Perkembangan tasawuf di Indonesia dapat dipetakan dalam dua tipologi, yaitu Falsafi dan Sunni. Tasawuf falsafi merujuk pada konsep tasawuf yang dihubungkan dengan mistisisme phanteistik Ibnu Arabi. Sedangkan Sunni dihubungkan dengan model Al-Ghazali. Kedua tradisi tasawuf tersebut sama-sama memiliki akar yang kuat dalam sejarah Islam di Nusantara. Tasawuf falsafi pernah memperoleh masa kejayaannya di Aceh pada masa Syekh Hamzah Fansuri, Syekh Syamsuddin Sumatrani, dan Syekh Syaifurrizal. Di Pulau Jawa, tasawuf falsafi dikembangkan oleh Syekh Siti Jenar beserta murid-muridnya, seperti Ki Ageng Pengging dan Jaka Tingkir.
Pada zaman modern, para cendikiawan melakukan reinterpretasi pada tasawuf dalam sebuah terma yang disebut neo sufisme. Tasawuf modern bermakna juga tasawuf yang diperbaharui atau Tasawuf Modern. Dalam Tasawuf Modern mencoba memaknai kembali tasawuf dan memposisikannya dalam kehidupan manusia zaman ini. Dengan ini tasawuf menjadi bagian yang tidak asing dan terpisah dari kehidupan manusia dan mampu memberikan kontribusi bagi perkembangan peradaban manusia modern.

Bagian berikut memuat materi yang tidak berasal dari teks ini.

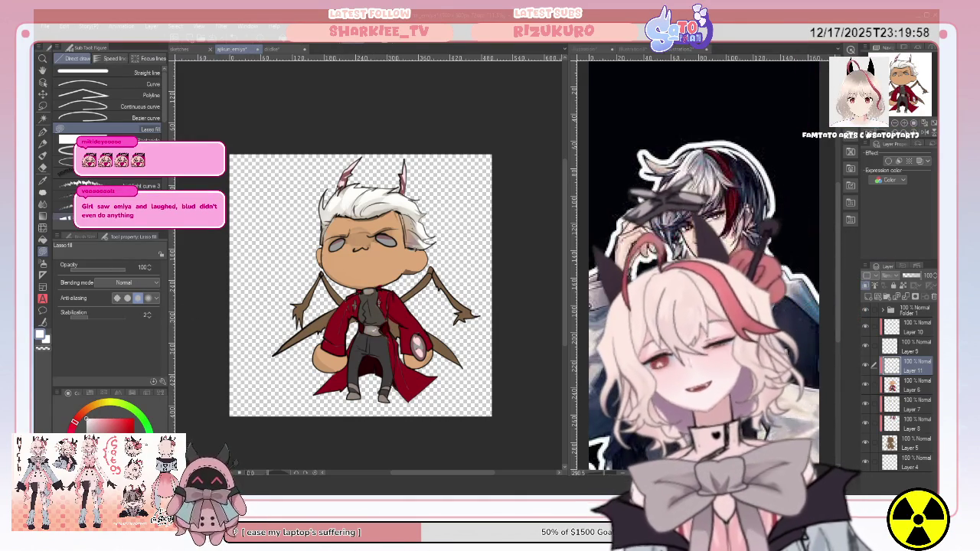
left_click(44, 143)
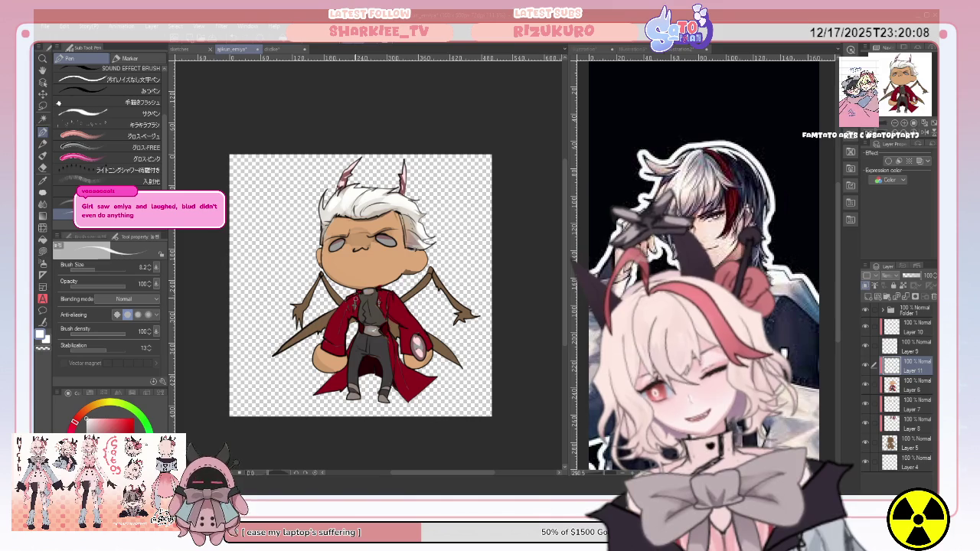
left_click(595, 50)
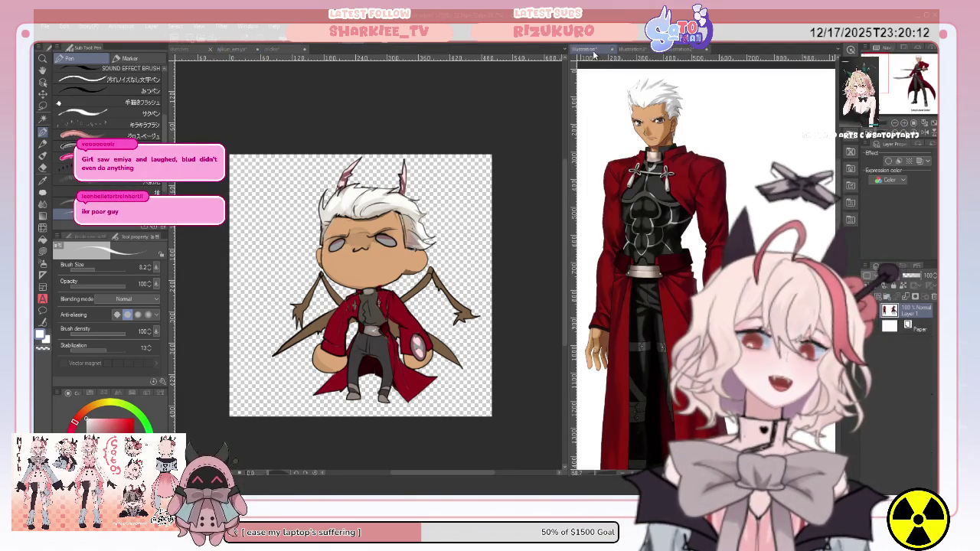
Step: Inspect the Emiya reference and switch the right view to another reference image
scroll(587, 322, "up", 1)
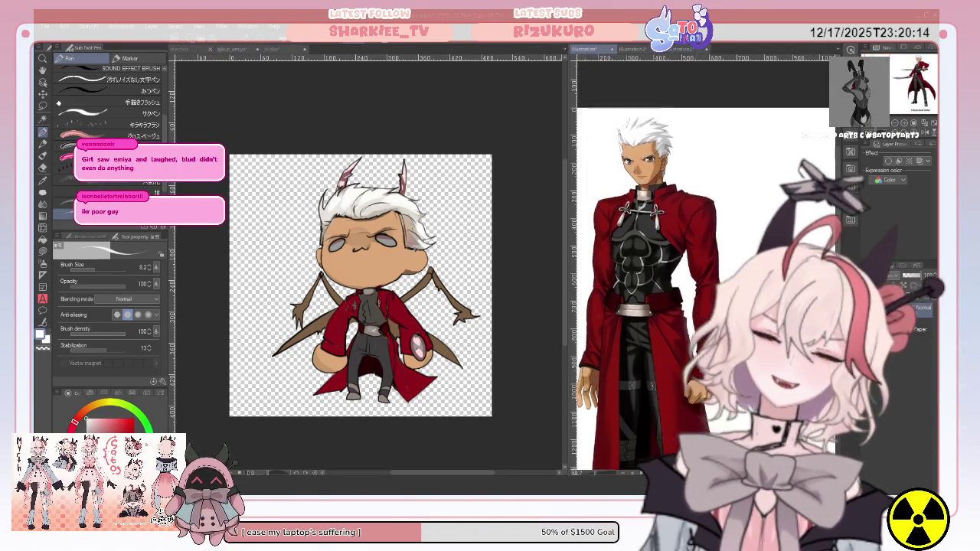
scroll(587, 321, "up", 4)
scroll(613, 307, "down", 2)
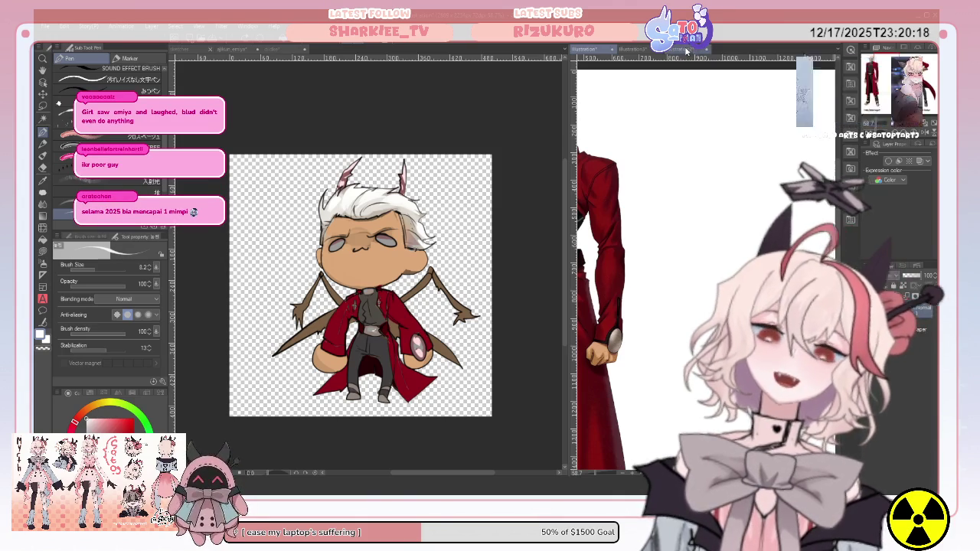
left_click(686, 51)
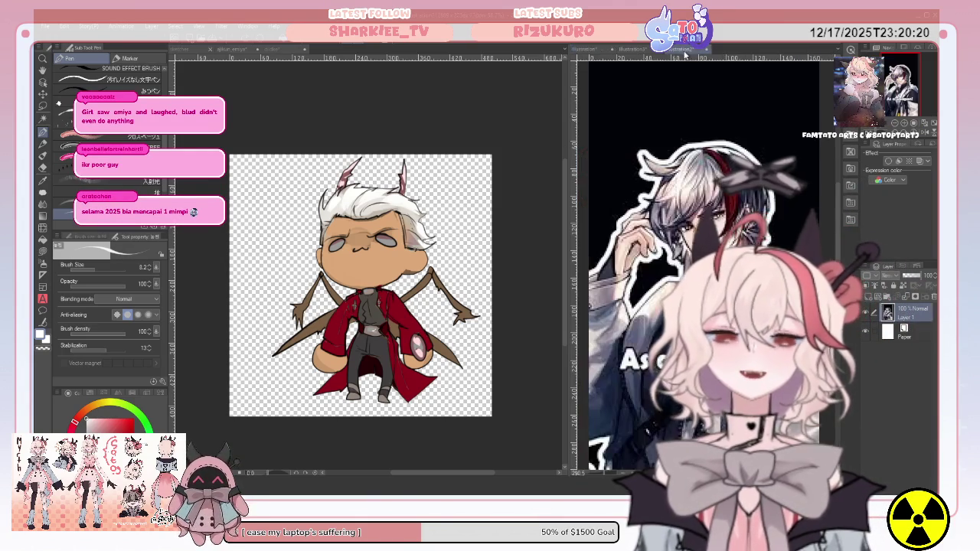
left_click(368, 354)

Perkembangan pemikiran tasawuf modern tidak hanya terjadi dalam level internasional, dalam konteks keindonesiaan, pemikiran tasawuf ini juga mendapatkan penafsiran yang baru. Hamka mengawalinya dengan mengarang buku Tasawuf Modern, yang menjelaskan berbagai tafsiran baru tentang tasawuf. Konsepsi Hamka tentang tasawuf menekankan pentingnya aspek akhlak dalam kehidupan, dan inti sesungguhnya dari tasawuf adalah akhlak itu sendiri. Ia juga mengkritik berbagai praktek tasawuf yang menyimpang, seperti pemujaan kuburan “orang suci”, wasilah dalam bero’a dalan lainnya. Pemikiran Hamka diikuti oleh pemikir-pemikir muslim lainnya di Indonersia sekarang ini.
Tulisan ini berupaya melihat perkembangan tasawuf di Aceh. Aceh yang pada masa lalu menjadi pusat awal perkembangan Islam dan tasawuf memiliki sejarah tasawuf yang tidak ada habisnya, termasuk sekarang. Beberapa praktek dan gerakan keagamaan di Aceh jelas memiliki dimensi tasawuf. Upaya ini dinilai penting dengan alasan; pertama, sebagai upaya mengkomparasikan pemikiran dan aksi tasawuf di Aceh zaman dulu dan zaman sekarang. Kedua, menjelaskan aspek-aspek modernisme dalam tasawuf yang ada di zaman modern di Aceh, baik dari pemikiran atau dari sisi aksinya.
Tasawuf Aceh Klasik
Banyak teori yang ada mengenai masuk dan berkembangnya Islam di Nusantara dan khususnya Aceh. Namun dari setiap teori yang dikemukakan oleh para ahli, lahir pula kelemahan dan kritiknya. Sehingga tidak ada teori yang benar-benar lengkap dan dapat memberikan gambaran komprehensif bagi kita tentang bagaimana dan dari mana islam datang ke Nusantara meskipun para sarjana yang meneliti masalah itu sedemikian banyak. Kebuntuan ini sedikit “terobati” setelah A.H. Johns mengemukakan “teori SufI” tentang penyebaran Islam di Nusantara. Teori ini menyimpulakn bahwa yang mebawa Islam ke Nusantara daah para sufi. Hal ini dikemukanakan oleh John untuk menandingi anggapa mayoritas sarjana yang mengatakan bahwa Islam di Nusantara hanya disebarkan oleh pedagang yang berkeluarga dengan peduduk setempat dan akulturasi budaya.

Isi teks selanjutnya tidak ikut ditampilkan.